The governing body of the Climate Investment Funds (CIF) has approved a modified plan that will see Algeria, Egypt, Jordan, Libya, Morocco and Tunisia install over 1.1GW of concentrated solar power (CSP) capacity in the region.
The plan, which was first endorsed by CIF in 2009, initially envisaged 895MW of CSP across the region, but has been updated following the recent Arab Spring uprisings.
It will receive US$660 million compared with the original request of US$750 million from CIF’s Clean Technology Fund (CTF). It is also expected to receive almost US$5 billion from other donors and private financing.
The initial CTF fund allocation will see Morocco receive the largest portion with US$218 million for 300MW. Egypt will receive US$123 million for 100MW; Tunisia will receive US$62 million for 50MW; and Jordan will receive US$50 million for up to 100MW.
The modified plan has involved each country making amendments to reflect the political and economic conditions in the region post-Arab Spring. The plan has also been amended so that it builds on lessons resulting from the plan’s first project which is currently under construction — the 160MW Ouarzazate I plant in Morocco.
The revised plan provides a realignment of projects in the pipeline based on each country's reassessed needs. It has also added a technical assistance component which involves the establishment of a platform for knowledge exchange in order to increase private sector involvement and regional integration.
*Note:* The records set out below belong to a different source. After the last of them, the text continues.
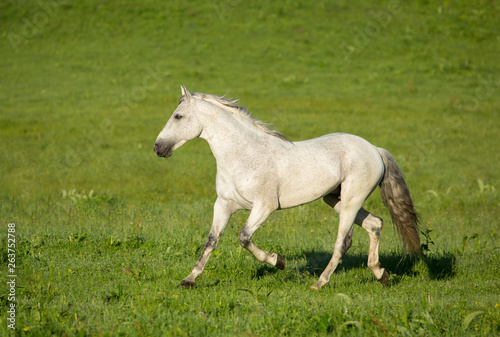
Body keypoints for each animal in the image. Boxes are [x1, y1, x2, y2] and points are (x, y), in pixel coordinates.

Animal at [154, 86, 420, 288]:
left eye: (178, 116)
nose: (158, 148)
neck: (243, 155)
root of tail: (374, 148)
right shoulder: (224, 205)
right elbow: (211, 241)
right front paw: (189, 280)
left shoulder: (265, 206)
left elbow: (244, 237)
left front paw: (278, 261)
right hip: (335, 200)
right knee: (375, 224)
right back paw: (381, 274)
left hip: (351, 201)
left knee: (343, 243)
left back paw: (319, 283)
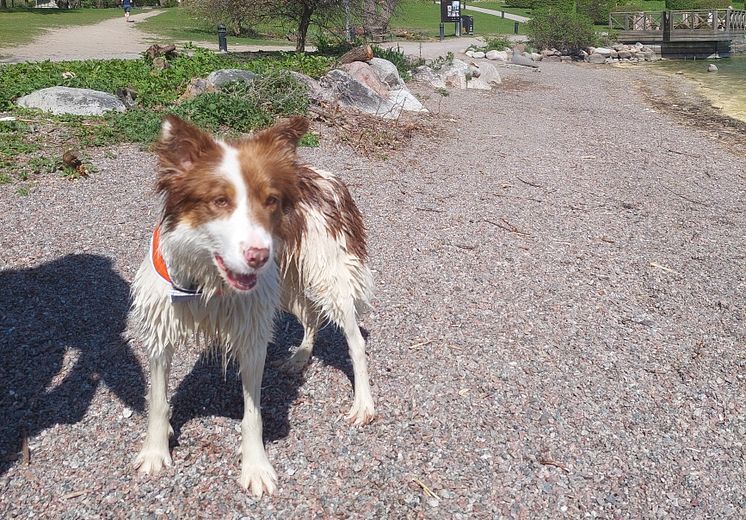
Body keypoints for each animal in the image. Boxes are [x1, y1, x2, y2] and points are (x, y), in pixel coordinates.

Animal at [129, 116, 374, 498]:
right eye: (219, 200)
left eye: (271, 200)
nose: (259, 255)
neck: (207, 281)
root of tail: (327, 176)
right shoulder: (160, 330)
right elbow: (157, 400)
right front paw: (156, 451)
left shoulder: (252, 333)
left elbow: (252, 415)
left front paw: (255, 466)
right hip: (286, 280)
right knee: (311, 316)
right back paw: (300, 356)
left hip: (326, 275)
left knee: (355, 340)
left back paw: (363, 403)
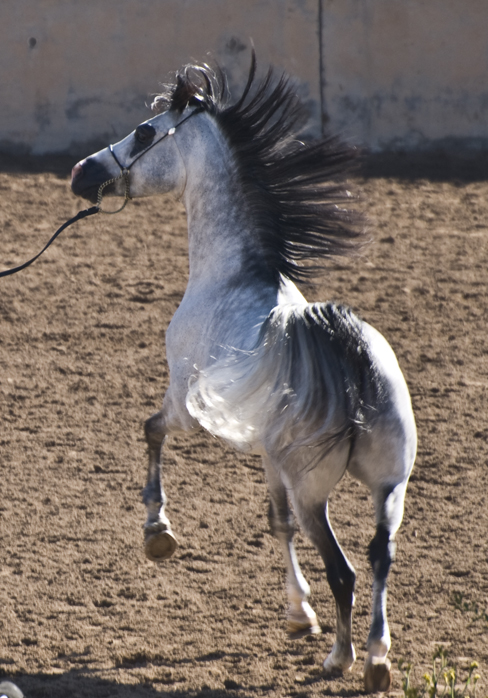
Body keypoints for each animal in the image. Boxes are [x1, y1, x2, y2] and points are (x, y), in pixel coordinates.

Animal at [71, 54, 416, 692]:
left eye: (144, 132)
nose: (83, 172)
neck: (229, 275)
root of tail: (354, 368)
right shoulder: (268, 455)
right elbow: (276, 523)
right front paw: (297, 613)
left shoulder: (186, 404)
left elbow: (150, 430)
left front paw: (158, 532)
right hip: (389, 486)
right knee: (380, 557)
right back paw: (378, 658)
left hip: (316, 490)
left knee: (346, 569)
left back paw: (342, 658)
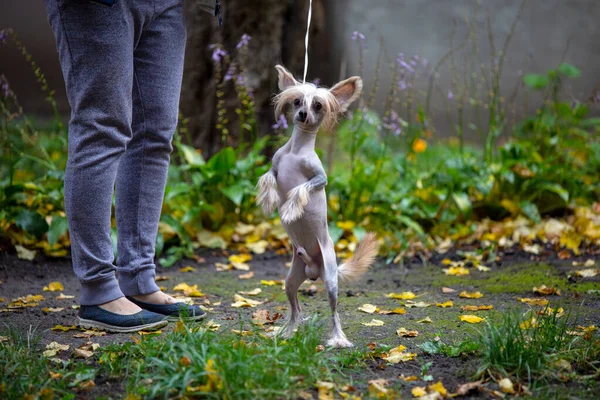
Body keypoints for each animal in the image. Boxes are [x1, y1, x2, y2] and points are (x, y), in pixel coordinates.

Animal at [254, 65, 380, 346]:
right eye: (297, 101)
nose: (303, 114)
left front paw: (290, 209)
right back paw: (287, 331)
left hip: (331, 283)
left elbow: (301, 188)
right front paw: (269, 200)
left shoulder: (320, 178)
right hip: (291, 280)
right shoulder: (275, 167)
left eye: (318, 105)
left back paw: (338, 340)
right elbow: (268, 178)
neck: (296, 151)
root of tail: (314, 270)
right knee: (295, 309)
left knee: (334, 313)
“The changes suggested by the countries in the plan make it a more viable and flexible plan which takes into account the realities each of these countries face,” said Mafalda Duarte, African Development Bank (AfDB) coordinator for the bank's CIF programme. “We can all look to this revised plan as both a signal of hope for the forward economic and social movement in the region built on renewable energy, and a more realistic blueprint for the evolution of renewables as a potent engine of power globally.”